### DATASET
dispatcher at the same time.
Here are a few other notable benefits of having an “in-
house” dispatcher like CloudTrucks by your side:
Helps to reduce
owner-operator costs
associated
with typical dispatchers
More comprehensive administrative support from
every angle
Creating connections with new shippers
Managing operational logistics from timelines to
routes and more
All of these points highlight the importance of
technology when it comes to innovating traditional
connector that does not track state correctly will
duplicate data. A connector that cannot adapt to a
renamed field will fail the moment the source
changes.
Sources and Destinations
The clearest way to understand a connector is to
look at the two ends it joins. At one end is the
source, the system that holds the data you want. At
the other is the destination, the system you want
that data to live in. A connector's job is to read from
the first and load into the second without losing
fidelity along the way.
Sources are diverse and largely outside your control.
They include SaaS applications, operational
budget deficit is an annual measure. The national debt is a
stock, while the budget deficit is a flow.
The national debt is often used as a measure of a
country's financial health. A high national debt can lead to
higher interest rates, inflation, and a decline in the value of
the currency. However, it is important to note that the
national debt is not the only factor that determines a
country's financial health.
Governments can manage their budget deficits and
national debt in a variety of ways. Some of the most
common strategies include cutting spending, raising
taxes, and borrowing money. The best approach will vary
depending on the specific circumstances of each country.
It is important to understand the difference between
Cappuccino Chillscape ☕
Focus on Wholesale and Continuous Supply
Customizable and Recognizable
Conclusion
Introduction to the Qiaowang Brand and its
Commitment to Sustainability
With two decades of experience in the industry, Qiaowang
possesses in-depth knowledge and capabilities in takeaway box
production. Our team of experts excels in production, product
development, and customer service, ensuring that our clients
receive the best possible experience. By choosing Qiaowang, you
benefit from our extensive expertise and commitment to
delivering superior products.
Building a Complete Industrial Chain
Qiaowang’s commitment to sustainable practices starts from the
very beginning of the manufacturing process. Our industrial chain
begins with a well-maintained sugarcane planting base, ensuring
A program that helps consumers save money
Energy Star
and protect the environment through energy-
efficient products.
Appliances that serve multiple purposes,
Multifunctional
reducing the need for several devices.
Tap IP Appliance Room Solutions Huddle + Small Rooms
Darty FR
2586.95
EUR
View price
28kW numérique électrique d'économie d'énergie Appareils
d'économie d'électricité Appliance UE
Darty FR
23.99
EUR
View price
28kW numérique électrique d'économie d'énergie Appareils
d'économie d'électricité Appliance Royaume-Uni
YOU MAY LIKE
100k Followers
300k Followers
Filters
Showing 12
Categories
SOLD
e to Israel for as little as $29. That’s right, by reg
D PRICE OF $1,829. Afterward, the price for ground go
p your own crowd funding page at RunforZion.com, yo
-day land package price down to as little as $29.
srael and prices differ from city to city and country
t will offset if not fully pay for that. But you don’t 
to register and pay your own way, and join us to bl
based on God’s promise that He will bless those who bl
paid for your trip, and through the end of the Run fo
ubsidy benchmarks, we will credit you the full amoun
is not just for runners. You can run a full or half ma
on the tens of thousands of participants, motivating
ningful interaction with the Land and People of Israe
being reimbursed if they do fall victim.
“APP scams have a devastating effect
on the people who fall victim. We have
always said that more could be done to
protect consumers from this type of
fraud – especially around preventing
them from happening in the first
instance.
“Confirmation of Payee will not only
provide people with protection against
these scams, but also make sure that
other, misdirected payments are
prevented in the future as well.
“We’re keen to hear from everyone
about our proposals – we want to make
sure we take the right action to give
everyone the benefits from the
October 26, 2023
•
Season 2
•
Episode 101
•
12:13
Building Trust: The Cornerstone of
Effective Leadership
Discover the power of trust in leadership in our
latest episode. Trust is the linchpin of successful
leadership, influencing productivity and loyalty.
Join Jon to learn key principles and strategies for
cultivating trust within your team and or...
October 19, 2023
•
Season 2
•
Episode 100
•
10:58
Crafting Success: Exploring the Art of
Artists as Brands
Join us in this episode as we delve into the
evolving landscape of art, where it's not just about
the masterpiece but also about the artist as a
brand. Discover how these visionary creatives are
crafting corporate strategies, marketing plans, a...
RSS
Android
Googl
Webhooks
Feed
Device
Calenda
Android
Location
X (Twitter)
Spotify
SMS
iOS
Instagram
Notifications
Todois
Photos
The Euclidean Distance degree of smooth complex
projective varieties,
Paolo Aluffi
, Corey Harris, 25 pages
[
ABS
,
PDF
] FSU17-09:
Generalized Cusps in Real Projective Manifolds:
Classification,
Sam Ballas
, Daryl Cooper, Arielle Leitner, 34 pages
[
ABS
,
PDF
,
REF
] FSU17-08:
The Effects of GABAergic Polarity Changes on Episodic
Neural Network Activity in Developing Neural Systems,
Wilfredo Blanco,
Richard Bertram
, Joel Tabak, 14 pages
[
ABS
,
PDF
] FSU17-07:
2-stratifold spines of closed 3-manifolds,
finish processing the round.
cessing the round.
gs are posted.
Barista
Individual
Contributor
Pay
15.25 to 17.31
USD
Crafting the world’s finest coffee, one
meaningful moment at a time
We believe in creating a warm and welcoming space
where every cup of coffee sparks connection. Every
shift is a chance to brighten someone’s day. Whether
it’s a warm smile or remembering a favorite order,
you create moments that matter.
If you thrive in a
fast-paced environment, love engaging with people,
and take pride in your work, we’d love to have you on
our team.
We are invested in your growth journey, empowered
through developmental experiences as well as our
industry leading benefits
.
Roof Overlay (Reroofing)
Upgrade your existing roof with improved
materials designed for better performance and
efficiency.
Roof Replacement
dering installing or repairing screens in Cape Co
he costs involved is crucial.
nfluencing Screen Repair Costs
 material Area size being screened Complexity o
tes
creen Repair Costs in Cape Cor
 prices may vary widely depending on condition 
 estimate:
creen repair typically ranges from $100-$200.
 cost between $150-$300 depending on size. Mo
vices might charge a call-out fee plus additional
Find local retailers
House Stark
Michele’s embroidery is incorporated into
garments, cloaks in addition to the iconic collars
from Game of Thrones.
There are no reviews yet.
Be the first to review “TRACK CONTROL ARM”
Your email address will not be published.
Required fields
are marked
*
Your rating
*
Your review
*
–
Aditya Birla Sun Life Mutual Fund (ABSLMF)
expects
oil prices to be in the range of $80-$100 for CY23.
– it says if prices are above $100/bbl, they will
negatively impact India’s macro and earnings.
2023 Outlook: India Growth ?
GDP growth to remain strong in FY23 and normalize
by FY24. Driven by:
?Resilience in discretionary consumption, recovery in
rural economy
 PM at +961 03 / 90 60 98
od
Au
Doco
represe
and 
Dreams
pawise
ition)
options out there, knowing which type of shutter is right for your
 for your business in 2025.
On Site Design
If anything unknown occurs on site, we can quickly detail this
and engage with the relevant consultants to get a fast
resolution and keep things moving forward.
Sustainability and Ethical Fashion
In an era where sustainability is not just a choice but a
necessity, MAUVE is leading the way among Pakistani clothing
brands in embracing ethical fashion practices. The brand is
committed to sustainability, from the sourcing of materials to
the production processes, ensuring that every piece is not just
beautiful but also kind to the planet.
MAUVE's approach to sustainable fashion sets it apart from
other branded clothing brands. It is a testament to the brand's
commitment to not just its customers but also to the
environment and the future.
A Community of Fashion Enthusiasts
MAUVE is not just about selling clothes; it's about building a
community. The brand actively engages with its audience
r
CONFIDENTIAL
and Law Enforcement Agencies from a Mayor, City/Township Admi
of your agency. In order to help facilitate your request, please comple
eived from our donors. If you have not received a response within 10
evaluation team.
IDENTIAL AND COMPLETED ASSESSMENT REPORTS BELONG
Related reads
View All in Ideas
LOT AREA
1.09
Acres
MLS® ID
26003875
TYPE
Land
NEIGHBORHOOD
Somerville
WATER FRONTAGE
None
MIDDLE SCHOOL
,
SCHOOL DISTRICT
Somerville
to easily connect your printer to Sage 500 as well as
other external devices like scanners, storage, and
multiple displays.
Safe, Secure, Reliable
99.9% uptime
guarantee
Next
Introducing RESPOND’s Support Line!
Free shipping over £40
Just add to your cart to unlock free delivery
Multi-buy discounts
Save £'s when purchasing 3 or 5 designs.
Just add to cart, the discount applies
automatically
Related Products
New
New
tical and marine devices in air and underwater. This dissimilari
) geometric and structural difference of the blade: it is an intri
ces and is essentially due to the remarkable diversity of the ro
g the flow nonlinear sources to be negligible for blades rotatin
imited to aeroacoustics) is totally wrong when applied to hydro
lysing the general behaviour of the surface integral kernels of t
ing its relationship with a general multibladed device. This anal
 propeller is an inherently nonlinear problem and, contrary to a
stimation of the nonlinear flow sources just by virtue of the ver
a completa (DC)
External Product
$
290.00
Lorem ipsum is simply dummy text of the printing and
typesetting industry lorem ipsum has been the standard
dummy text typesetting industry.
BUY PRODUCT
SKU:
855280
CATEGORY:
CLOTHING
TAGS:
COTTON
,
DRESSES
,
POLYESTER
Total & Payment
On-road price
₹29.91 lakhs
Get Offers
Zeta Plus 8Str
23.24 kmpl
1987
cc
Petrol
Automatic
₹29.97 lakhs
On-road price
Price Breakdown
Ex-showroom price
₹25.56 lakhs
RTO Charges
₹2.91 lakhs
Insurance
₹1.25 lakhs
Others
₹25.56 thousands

### TASK GOAL
Only the lines above starting at the one containing "Building Trust: The Cornerstone of" and ending at the one containing "brand. Discover how", both included, are to be returned, exactly as they read.

### TASK RESULT
Building Trust: The Cornerstone of
Effective Leadership
Discover the power of trust in leadership in our
latest episode. Trust is the linchpin of successful
leadership, influencing productivity and loyalty.
Join Jon to learn key principles and strategies for
cultivating trust within your team and or...
October 19, 2023
•
Season 2
•
Episode 100
•
10:58
Crafting Success: Exploring the Art of
Artists as Brands
Join us in this episode as we delve into the
evolving landscape of art, where it's not just about
the masterpiece but also about the artist as a
brand. Discover how these visionary creatives are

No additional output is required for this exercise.